Task goal:
Can you copy every one of the records below word for word, from the first to the last?

** Opening Extracted records block **

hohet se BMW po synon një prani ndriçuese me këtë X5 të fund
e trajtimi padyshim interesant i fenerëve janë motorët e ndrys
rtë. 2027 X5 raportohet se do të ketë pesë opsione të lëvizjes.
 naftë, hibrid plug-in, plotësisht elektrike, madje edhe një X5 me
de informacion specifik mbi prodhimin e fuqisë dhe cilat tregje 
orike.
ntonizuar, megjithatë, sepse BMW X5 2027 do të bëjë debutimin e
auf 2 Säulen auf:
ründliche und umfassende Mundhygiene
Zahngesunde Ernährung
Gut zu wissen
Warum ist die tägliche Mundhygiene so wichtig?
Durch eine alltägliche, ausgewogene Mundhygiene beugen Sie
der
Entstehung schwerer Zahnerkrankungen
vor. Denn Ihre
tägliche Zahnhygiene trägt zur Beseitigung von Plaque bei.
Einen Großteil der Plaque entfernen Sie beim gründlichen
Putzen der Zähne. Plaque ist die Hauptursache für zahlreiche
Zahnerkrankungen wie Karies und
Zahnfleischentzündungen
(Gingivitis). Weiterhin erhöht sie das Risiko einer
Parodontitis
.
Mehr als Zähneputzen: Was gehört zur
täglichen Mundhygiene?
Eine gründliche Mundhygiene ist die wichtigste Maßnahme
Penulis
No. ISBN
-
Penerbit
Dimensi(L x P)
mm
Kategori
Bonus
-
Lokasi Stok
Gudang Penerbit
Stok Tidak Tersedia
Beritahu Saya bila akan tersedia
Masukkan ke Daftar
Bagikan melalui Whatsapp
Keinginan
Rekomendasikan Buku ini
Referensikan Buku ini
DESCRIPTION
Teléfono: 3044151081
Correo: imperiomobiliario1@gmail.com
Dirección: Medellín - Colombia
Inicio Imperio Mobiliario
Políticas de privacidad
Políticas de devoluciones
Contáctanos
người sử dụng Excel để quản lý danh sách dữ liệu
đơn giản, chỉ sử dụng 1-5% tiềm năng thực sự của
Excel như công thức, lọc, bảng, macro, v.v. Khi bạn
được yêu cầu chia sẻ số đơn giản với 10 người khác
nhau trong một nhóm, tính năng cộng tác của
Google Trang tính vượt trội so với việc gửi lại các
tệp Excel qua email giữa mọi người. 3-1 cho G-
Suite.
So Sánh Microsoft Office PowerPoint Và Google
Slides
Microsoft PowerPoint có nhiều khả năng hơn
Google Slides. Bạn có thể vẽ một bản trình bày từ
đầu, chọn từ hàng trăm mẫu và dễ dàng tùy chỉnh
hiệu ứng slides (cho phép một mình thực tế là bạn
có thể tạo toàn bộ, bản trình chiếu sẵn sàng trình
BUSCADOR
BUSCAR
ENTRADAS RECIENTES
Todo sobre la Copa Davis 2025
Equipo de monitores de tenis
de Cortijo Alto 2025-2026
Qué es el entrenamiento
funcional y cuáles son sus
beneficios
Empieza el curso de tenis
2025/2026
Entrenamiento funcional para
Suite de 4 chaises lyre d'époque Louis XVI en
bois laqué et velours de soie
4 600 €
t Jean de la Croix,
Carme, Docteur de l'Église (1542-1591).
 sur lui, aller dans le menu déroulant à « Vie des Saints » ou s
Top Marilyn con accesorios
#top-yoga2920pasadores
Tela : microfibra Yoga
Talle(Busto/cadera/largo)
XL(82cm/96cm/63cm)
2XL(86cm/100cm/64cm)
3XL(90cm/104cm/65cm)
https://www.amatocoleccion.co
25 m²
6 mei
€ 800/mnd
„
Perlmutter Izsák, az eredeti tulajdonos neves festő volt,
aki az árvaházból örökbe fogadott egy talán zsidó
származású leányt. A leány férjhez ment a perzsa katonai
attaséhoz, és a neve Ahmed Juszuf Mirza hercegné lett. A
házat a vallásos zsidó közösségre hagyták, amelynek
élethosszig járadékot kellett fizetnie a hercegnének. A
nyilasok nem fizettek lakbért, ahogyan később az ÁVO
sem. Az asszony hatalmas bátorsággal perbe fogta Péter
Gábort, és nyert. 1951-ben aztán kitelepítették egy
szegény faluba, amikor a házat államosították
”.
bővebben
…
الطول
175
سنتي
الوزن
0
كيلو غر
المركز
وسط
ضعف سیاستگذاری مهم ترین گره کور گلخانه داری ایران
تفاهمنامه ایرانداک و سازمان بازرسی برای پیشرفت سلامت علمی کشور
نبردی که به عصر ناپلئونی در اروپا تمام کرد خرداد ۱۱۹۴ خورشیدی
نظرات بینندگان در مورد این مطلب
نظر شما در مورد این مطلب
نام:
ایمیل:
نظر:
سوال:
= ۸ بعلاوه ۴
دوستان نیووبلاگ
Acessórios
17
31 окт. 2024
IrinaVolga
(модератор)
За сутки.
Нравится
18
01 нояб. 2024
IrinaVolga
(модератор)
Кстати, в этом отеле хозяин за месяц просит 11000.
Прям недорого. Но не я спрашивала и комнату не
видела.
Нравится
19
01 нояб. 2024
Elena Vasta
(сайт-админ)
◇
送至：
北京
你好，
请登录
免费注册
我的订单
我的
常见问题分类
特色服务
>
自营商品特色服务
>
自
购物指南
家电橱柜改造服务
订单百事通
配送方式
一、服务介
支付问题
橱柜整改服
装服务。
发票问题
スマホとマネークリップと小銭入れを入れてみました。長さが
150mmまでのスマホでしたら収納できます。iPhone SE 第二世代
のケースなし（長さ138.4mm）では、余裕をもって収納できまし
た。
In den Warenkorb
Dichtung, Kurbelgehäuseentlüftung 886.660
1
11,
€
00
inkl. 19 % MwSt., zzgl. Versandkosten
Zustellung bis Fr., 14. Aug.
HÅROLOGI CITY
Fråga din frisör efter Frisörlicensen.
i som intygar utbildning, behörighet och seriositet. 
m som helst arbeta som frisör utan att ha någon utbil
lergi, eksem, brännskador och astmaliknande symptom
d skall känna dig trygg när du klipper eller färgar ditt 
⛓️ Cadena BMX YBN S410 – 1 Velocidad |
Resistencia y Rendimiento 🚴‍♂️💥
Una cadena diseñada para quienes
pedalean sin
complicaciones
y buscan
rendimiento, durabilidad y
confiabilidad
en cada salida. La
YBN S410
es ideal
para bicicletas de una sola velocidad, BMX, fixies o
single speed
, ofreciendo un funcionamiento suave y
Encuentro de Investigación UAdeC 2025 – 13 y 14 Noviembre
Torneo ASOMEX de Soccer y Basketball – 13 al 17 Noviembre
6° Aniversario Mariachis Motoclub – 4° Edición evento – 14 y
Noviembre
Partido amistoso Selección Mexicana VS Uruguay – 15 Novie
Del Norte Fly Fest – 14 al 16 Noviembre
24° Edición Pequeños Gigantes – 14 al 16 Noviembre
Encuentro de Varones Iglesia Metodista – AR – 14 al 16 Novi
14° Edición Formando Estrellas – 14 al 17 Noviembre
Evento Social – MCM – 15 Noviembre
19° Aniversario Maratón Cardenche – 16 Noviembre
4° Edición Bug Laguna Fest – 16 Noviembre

** Closing Extracted records block **

Written reply:
hohet se BMW po synon një prani ndriçuese me këtë X5 të fund
e trajtimi padyshim interesant i fenerëve janë motorët e ndrys
rtë. 2027 X5 raportohet se do të ketë pesë opsione të lëvizjes.
 naftë, hibrid plug-in, plotësisht elektrike, madje edhe një X5 me
de informacion specifik mbi prodhimin e fuqisë dhe cilat tregje 
orike.
ntonizuar, megjithatë, sepse BMW X5 2027 do të bëjë debutimin e
auf 2 Säulen auf:
ründliche und umfassende Mundhygiene
Zahngesunde Ernährung
Gut zu wissen
Warum ist die tägliche Mundhygiene so wichtig?
Durch eine alltägliche, ausgewogene Mundhygiene beugen Sie
der
Entstehung schwerer Zahnerkrankungen
vor. Denn Ihre
tägliche Zahnhygiene trägt zur Beseitigung von Plaque bei.
Einen Großteil der Plaque entfernen Sie beim gründlichen
Putzen der Zähne. Plaque ist die Hauptursache für zahlreiche
Zahnerkrankungen wie Karies und
Zahnfleischentzündungen
(Gingivitis). Weiterhin erhöht sie das Risiko einer
Parodontitis
.
Mehr als Zähneputzen: Was gehört zur
täglichen Mundhygiene?
Eine gründliche Mundhygiene ist die wichtigste Maßnahme
Penulis
No. ISBN
-
Penerbit
Dimensi(L x P)
mm
Kategori
Bonus
-
Lokasi Stok
Gudang Penerbit
Stok Tidak Tersedia
Beritahu Saya bila akan tersedia
Masukkan ke Daftar
Bagikan melalui Whatsapp
Keinginan
Rekomendasikan Buku ini
Referensikan Buku ini
DESCRIPTION
Teléfono: 3044151081
Correo: imperiomobiliario1@gmail.com
Dirección: Medellín - Colombia
Inicio Imperio Mobiliario
Políticas de privacidad
Políticas de devoluciones
Contáctanos
người sử dụng Excel để quản lý danh sách dữ liệu
đơn giản, chỉ sử dụng 1-5% tiềm năng thực sự của
Excel như công thức, lọc, bảng, macro, v.v. Khi bạn
được yêu cầu chia sẻ số đơn giản với 10 người khác
nhau trong một nhóm, tính năng cộng tác của
Google Trang tính vượt trội so với việc gửi lại các
tệp Excel qua email giữa mọi người. 3-1 cho G-
Suite.
So Sánh Microsoft Office PowerPoint Và Google
Slides
Microsoft PowerPoint có nhiều khả năng hơn
Google Slides. Bạn có thể vẽ một bản trình bày từ
đầu, chọn từ hàng trăm mẫu và dễ dàng tùy chỉnh
hiệu ứng slides (cho phép một mình thực tế là bạn
có thể tạo toàn bộ, bản trình chiếu sẵn sàng trình
BUSCADOR
BUSCAR
ENTRADAS RECIENTES
Todo sobre la Copa Davis 2025
Equipo de monitores de tenis
de Cortijo Alto 2025-2026
Qué es el entrenamiento
funcional y cuáles son sus
beneficios
Empieza el curso de tenis
2025/2026
Entrenamiento funcional para
Suite de 4 chaises lyre d'époque Louis XVI en
bois laqué et velours de soie
4 600 €
t Jean de la Croix,
Carme, Docteur de l'Église (1542-1591).
 sur lui, aller dans le menu déroulant à « Vie des Saints » ou s
Top Marilyn con accesorios
#top-yoga2920pasadores
Tela : microfibra Yoga
Talle(Busto/cadera/largo)
XL(82cm/96cm/63cm)
2XL(86cm/100cm/64cm)
3XL(90cm/104cm/65cm)
https://www.amatocoleccion.co
25 m²
6 mei
€ 800/mnd
„
Perlmutter Izsák, az eredeti tulajdonos neves festő volt,
aki az árvaházból örökbe fogadott egy talán zsidó
származású leányt. A leány férjhez ment a perzsa katonai
attaséhoz, és a neve Ahmed Juszuf Mirza hercegné lett. A
házat a vallásos zsidó közösségre hagyták, amelynek
élethosszig járadékot kellett fizetnie a hercegnének. A
nyilasok nem fizettek lakbért, ahogyan később az ÁVO
sem. Az asszony hatalmas bátorsággal perbe fogta Péter
Gábort, és nyert. 1951-ben aztán kitelepítették egy
szegény faluba, amikor a házat államosították
”.
bővebben
…
الطول
175
سنتي
الوزن
0
كيلو غر
المركز
وسط
ضعف سیاستگذاری مهم ترین گره کور گلخانه داری ایران
تفاهمنامه ایرانداک و سازمان بازرسی برای پیشرفت سلامت علمی کشور
نبردی که به عصر ناپلئونی در اروپا تمام کرد خرداد ۱۱۹۴ خورشیدی
نظرات بینندگان در مورد این مطلب
نظر شما در مورد این مطلب
نام:
ایمیل:
نظر:
سوال:
= ۸ بعلاوه ۴
دوستان نیووبلاگ
Acessórios
17
31 окт. 2024
IrinaVolga
(модератор)
За сутки.
Нравится
18
01 нояб. 2024
IrinaVolga
(модератор)
Кстати, в этом отеле хозяин за месяц просит 11000.
Прям недорого. Но не я спрашивала и комнату не
видела.
Нравится
19
01 нояб. 2024
Elena Vasta
(сайт-админ)
◇
送至：
北京
你好，
请登录
免费注册
我的订单
我的
常见问题分类
特色服务
>
自营商品特色服务
>
自
购物指南
家电橱柜改造服务
订单百事通
配送方式
一、服务介
支付问题
橱柜整改服
装服务。
发票问题
スマホとマネークリップと小銭入れを入れてみました。長さが
150mmまでのスマホでしたら収納できます。iPhone SE 第二世代
のケースなし（長さ138.4mm）では、余裕をもって収納できまし
た。
In den Warenkorb
Dichtung, Kurbelgehäuseentlüftung 886.660
1
11,
€
00
inkl. 19 % MwSt., zzgl. Versandkosten
Zustellung bis Fr., 14. Aug.
HÅROLOGI CITY
Fråga din frisör efter Frisörlicensen.
i som intygar utbildning, behörighet och seriositet. 
m som helst arbeta som frisör utan att ha någon utbil
lergi, eksem, brännskador och astmaliknande symptom
d skall känna dig trygg när du klipper eller färgar ditt 
⛓️ Cadena BMX YBN S410 – 1 Velocidad |
Resistencia y Rendimiento 🚴‍♂️💥
Una cadena diseñada para quienes
pedalean sin
complicaciones
y buscan
rendimiento, durabilidad y
confiabilidad
en cada salida. La
YBN S410
es ideal
para bicicletas de una sola velocidad, BMX, fixies o
single speed
, ofreciendo un funcionamiento suave y
Encuentro de Investigación UAdeC 2025 – 13 y 14 Noviembre
Torneo ASOMEX de Soccer y Basketball – 13 al 17 Noviembre
6° Aniversario Mariachis Motoclub – 4° Edición evento – 14 y
Noviembre
Partido amistoso Selección Mexicana VS Uruguay – 15 Novie
Del Norte Fly Fest – 14 al 16 Noviembre
24° Edición Pequeños Gigantes – 14 al 16 Noviembre
Encuentro de Varones Iglesia Metodista – AR – 14 al 16 Novi
14° Edición Formando Estrellas – 14 al 17 Noviembre
Evento Social – MCM – 15 Noviembre
19° Aniversario Maratón Cardenche – 16 Noviembre
4° Edición Bug Laguna Fest – 16 Noviembre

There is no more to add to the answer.